=== FRAGMENTO CITADO ===
Fue esta actitud transigente y receptiva la que, a la larga, hubo de primar, y el contacto puso en evidencia que así como había tendencia a diluir lo hebreo en el ambiente helénico, era fácil encontrar elementos de la cultura hebrea que resultaban simpáticos a la mentalidad griega de la época. Fue, ante todo, la actitud ética, radical y firme en el hebreo, la que evidenció su coincidencia con las posiciones filosóficas vigentes, de estoicos, escépticos y epicúreos, sobre todo. De esta coincidencia en la actitud ética pudo sacar Josefo su asimilación —tan superficial— de las sectas hebreas a las escuelas filosóficas griegas.

En los griegos y los hebreos, la actitud ética llevaba, en este momento, hacia la postulación de una justicia inmediata: la justicia del derecho natural de los estoicos, o el abatimiento de los reyes y los poderosos en la literatura apocalíptica. Esta esperanza se dirigía, sobre todo, hacia una liberación del individuo de toda coacción externa, para la realización de ideales estrictamente individuales, de tipo ético-religioso: el griego quería llegar a ser el “sabio” y el hebreo quería llegar a ser el “piadoso”. Por fuera de eso, el destino social interesaba en alguna medida, allí donde tocaba el destino individual: se resolvía, finalmente, en la esperanza mesiánica en sus diversas formas, o en la constitución de un imperio universal, poderoso y ecuánime, en el que la fuerza garantizara la justicia. El hebreo piadoso no podía negar su parentesco con los santones cínicos, y en esta variada gama de aspiraciones a la justicia y a la santidad, el hebreo debía poner su sello apocalíptico: a la sabia serenidad del estoico, del epicúreo o del escéptico, debía agregar la intolerante seguridad del ortodoxo dogmático y fanático. Con estos elementos se constituirá en el Occidente mediterráneo, en la época helenística, un tipo de hombre religioso, concordante con el que había dado el dionisismo en Grecia, en un primer esfuerzo sincrético de escasa difusión. El cristiano recogerá esta tradición y sobre su doctrina se canalizará, en los últimos siglos del período helenístico, este ideal humano de santidad, elaborado con aquellos elementos.

A la constitución de la doctrina misma, concurre el hebraísmo con su concepción monoteísta de la divinidad. Testimoniada por la más noble literatura profética, la idea de la divinidad universal no era tampoco ajena a lo concepción griega, la que, sin embargo, no había alcanzado a definirla con rigurosa precisión. Se había dado en Jenófanes y en Parménides, como resultado de una crítica a la religión homérica, pero no había alcanzado una expresión orgánica y precisa, en tanto que el platonismo había elaborado conceptualmente una idea de Bien que coincidía sensiblemente con la idea de Dios; en un alarde de su concepción de lo absoluto, decía Platón, oponiéndose a la fórmula protagórica, que Dios es la medida de todas las cosas.
=== EXTRACTOS DE DATOS ===
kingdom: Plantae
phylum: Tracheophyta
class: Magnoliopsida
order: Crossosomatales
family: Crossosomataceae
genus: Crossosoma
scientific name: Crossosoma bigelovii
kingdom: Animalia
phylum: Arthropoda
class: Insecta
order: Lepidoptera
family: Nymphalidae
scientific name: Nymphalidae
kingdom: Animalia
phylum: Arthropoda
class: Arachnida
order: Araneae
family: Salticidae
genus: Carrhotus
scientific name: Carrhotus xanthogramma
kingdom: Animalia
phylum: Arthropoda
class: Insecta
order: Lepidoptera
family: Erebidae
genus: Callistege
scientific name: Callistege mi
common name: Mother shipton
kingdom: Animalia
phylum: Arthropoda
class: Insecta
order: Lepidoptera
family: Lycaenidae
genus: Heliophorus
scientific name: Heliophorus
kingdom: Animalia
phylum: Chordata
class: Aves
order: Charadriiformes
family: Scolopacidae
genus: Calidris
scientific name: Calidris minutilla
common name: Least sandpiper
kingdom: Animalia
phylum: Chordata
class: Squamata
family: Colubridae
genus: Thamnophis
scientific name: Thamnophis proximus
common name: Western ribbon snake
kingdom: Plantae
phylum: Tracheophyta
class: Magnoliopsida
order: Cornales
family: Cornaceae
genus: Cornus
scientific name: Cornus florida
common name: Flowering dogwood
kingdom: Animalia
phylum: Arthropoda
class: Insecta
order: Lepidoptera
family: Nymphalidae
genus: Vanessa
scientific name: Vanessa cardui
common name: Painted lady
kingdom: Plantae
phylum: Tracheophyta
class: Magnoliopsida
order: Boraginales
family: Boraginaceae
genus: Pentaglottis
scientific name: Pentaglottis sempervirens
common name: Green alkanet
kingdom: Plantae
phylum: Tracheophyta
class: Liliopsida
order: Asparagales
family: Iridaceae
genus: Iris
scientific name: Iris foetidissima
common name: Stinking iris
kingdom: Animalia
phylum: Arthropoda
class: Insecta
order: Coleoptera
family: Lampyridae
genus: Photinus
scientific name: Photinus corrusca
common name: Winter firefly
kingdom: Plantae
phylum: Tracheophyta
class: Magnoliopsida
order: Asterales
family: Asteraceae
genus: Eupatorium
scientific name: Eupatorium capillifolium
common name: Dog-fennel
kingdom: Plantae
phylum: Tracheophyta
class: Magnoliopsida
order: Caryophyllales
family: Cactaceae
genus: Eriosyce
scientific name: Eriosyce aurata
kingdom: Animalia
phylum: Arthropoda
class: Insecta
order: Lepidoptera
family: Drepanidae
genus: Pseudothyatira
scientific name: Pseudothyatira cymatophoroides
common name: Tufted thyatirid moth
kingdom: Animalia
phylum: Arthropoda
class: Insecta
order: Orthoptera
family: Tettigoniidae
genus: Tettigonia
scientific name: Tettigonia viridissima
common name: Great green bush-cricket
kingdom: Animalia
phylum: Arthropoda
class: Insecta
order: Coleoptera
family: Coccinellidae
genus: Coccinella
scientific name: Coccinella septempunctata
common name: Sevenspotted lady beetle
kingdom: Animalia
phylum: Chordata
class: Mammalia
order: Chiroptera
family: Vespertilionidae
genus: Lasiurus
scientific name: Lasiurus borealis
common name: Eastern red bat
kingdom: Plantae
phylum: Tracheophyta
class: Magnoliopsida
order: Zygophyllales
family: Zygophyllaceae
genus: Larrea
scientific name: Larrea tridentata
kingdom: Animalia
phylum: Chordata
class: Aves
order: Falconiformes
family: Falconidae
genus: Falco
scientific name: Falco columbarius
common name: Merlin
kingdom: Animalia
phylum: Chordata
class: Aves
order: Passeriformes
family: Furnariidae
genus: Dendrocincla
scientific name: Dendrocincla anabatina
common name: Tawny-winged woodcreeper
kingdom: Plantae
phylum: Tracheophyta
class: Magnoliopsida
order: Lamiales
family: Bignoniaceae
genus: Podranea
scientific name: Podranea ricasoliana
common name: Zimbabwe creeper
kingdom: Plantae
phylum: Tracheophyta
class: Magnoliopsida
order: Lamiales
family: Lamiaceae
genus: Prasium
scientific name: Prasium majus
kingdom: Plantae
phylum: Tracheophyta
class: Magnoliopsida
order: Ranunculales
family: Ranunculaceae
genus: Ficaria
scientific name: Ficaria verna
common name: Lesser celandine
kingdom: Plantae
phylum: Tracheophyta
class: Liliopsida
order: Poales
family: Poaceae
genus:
===
▸ TAREAS Y EJERCICIOS
A. Indica si cada afirmación concuerda con el fragmento sobre griegos y hebreos: (i) el griego aspiraba a llegar a ser el "piadoso"; (ii) el hebraísmo aporta a la doctrina una concepción monoteísta de la divinidad; (iii) Platón sostenía que el hombre es la medida de todas las cosas. Responde sí o no a cada una y cita las palabras exactas del fragmento que lo deciden.
B. Escribe la continuación del fragmento sobre griegos y hebreos a partir de su última oración.

▸ RESPUESTAS
A.
(i) No: «el griego quería llegar a ser el “sabio” y el hebreo quería llegar a ser el “piadoso”».
(ii) Sí: «concurre el hebraísmo con su concepción monoteísta de la divinidad».
(iii) No: «decía Platón, oponiéndose a la fórmula protagórica, que Dios es la medida de todas las cosas».

B.
En Alejandría se inicia un proceso de vinculación del Jehová hebreo con el logos platónico y estoico. Por intermedio de éste, debía resolverse la antinomia entre la más elevada forma de la divinidad sin cualidades ni límites ni forma, y el mundo, caracterizado por estas notas. Los logoi son asimilados por Filón de Alejandría a los Beni-Elohim de la Biblia, y aquella forma intermediaria entre Dios y el mundo, aparece, para Filón, implícita ya en la concepción bíblica ortodoxa.

Quizá podría aplicarse, para comprender esta idea de Filón, la atinada observación de Causse sobre la hipóstasis de la Sabiduría en la obra del Pseudo-Salomón; la búsqueda de equivalentes griegos a los productos de la especulación teológica hebrea podría no ser sino un medio de presentar en un ámbito de cultura griega, en forma coherente e inteligible para ellos, su propia concepción filosófica. El hecho es que por este camino comienza a aproximarse a la mentalidad helenística la noción de una divinidad indefinible e ininteligible. Preparada para su captación por algunos instantes místicos del pensamiento filosófico griego —pitagóricos, epicúreos, acaso el mismo Sócrates— esta noción religiosa de origen hebreo apareció en la Alejandría cosmopolita como susceptible de constituir una zona de confluencia de las dos culturas. Filón de Alejandría limó las aristas y forzó las coincidencias, desarrollando a un tiempo mismo el propio pensamiento hebreo y sus formas coincidentes con el pensamiento griego.

Fuera de estos elementos de la concepción judía del mundo, susceptibles de incorporarse a la concepción corriente del período helenístico, el contacto del hebraísmo y el helenismo avivó en el primero la conciencia de algunas facetas de su propia cultura que encontraban en la griega sus homologas, y cuyo desarrollo creaba, naturalmente, puntos de coincidencia que estimulaban y facilitaban la convivencia de las dos culturas.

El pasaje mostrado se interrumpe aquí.